Hayata dokunmak

24 Ekim 2018 Çarşamba

Bazı dönemlerinizde birileri hayatınıza dokunur. O dokunuş sonraki yılların bütün akışını değiştirecektir. Oysa belki de dokunan kişi bu işin öneminin farkında bile olmayacaktır. Bugüne kadar birçok müzisyenin biyografik kitabını yazdığım için bu konuda çok değişik örneklerle karşılaştım. Ayrıca müzik dünyamızda yaşam değiştiren dokunuşları da çok okudum. Örneğin, mühendis olma yolundaki İlhan Usmanbaş’ı Galatasaray Lisesi’ndeki matematik öğretmeni Delors, besteci olması yönünde etkilemiş ve o da konservatuvara gitmişti.
Yıllardır nice mağdur olmuş müzikçiye rastladım, onların zorluklarına tanık oldum. Hepsi bir gün hayatlarına dokunacak kişiyi bekliyordu.

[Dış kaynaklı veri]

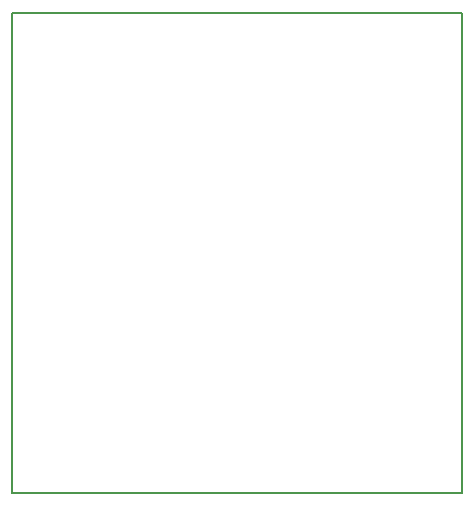
<source format=gbr>
G04 #@! TF.GenerationSoftware,KiCad,Pcbnew,5.0.2-bee76a0~70~ubuntu16.04.1*
G04 #@! TF.CreationDate,2022-01-22T20:55:08+01:00*
G04 #@! TF.ProjectId,Crowbar2,43726f77-6261-4723-922e-6b696361645f,rev?*
G04 #@! TF.SameCoordinates,Original*
G04 #@! TF.FileFunction,Profile,NP*
%FSLAX46Y46*%
G04 Gerber Fmt 4.6, Leading zero omitted, Abs format (unit mm)*
G04 Created by KiCad (PCBNEW 5.0.2-bee76a0~70~ubuntu16.04.1) date lör 22 jan 2022 20:55:08*
%MOMM*%
%LPD*%
G01*
G04 APERTURE LIST*
%ADD10C,0.150000*%
G04 APERTURE END LIST*
D10*
X121920000Y-49530000D02*
X83820000Y-49530000D01*
X121920000Y-90170000D02*
X83820000Y-90170000D01*
X83820000Y-90170000D02*
X83820000Y-49530000D01*
X121920000Y-49530000D02*
X121920000Y-90170000D01*
M02*

</source>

Bir türlü burs bulamayanlar, birden bire bursu kesilip ortada kalanlar, anlaşacağı hocaya rastlamayanlar, müthiş eğitim alsalar da bir türlü kendini sahnede parlatamayanlar, evinde bir piyanoya sahip olmadığı için çalışmaları sekteye vuranlar, kemanı olup kaliteli arşesi olmayanlar, yurtdışında burs bulduğu halde çıkışı yasaklananlar, babasının mutlaka tıbbiye okumaya zorladığı kompozitörler. Bugün ülkemizde gençlere el veren, yeteneklerine göre eğitim olanakları sunan merkezler artmakta. Ancak hiç yeterli değil. Her konservatuvar bir dolu mezun veriyor. Orkestra sayımız kısıtlı, konservatuvarda hocalık olanakları belirli. Hele sahnelerin parlayan solisti olabilmek için ne çok badireden geçmek gerekiyor.
Benim hayatıma da dokunanlardan birisi Ara Güler olmuştu. Amerika’dan yeni dönmüştük. Çocuğum yeni doğmuştu, evde oturuyordum. Radyo 3 dinliyor, açıklamalı klasik müzik programlarını izliyor, kafamda devamlı müzik programı yazıyordum. Eşim Eyüp İlyasoğlu o sırada bir fabrikanın genel müdürü olmuştu. Fabrikayı donatmak için tablolar ve fotoğraflar alıyordu. Bir gün Ara Güler’e gidip ondan fotoğraflar seçmiş. Ara Bey de, ben şimdi İstanbul Radyosu’na gidiyorum, hadi gel seni de götüreyim, demiş. Birlikte program müdürü Ergin Ertem’e gitmişler. Orada benim programcılık merakıma söz gelmiş. Ergin Ertem, hemen beni çağırttı, hazırladığım program örneklerini götürdüm ve öylece başladım radyoculuğa. Tam 19 yıl sürdü. Derken televizyonculuk, derken dergiler, gazeteler, kitaplar, öğretim üyeliği. Ve zaman geçti. İşte benim hayatıma dokunanlardan birisi de böylece Ara Güler olmuştu.

CEMAL REŞİT REY
İlk kez çağdaş bir Türk bestecisi olarak sesini yurt dışında duyurmuş piyanist, orkestra şefi ve hocaların hocası olan Cemal Reşit Rey, 25 Ekim 1904’de Kudüs’te dünyaya gelmiş, 7 Ekim 1985’de İstanbul’da ölmüştü. Cemal bey besteleriyle ve hocalığıyla ne çok insanın hayatına dokunmuştu. Bugün hala kuşaktan kuşağa söylenen Onuncu Yıl Marşı’nı bilmeyenimiz var mı? Lüküs Hayat gibi yıllar boyu dillerden düşmeyen operetleri İstanbul’da bir yaşam biçimi yaratmıştı: İnsanlar yıllarca giyinip kuşanıp Beyoğlu’nda operet izlemeye gider, gösteriden çıktıktan sonra da herkes ağzında operetten bir şarkıyla Beyoğlu’nda yürürmüş.
Büyük senfonilerindeki zengin orkestrasyon, piyano eserlerindeki ve oda müziklerindeki güzel melodiler, dinleyiciler kadar icracıları da polifonik müziğin derinliği adına eğitmiştir. Türk Beşleri’nin her birisinin hocası olmuş ve eserleri sonraki bütün besteci kuşaklarını etkilemiştir. 8 Kasım akşamı Gürer Aykal yönetimindeki BİFO’nun programında Cemal Reşit Rey’in parlak senfonik eserlerinden Türkiyem senfonik şiirini dinlerken bütün memlekette bir yolculuğa çıkacağız. Cemal Reşit Rey’in de doğum gününü kutlamış olacağız.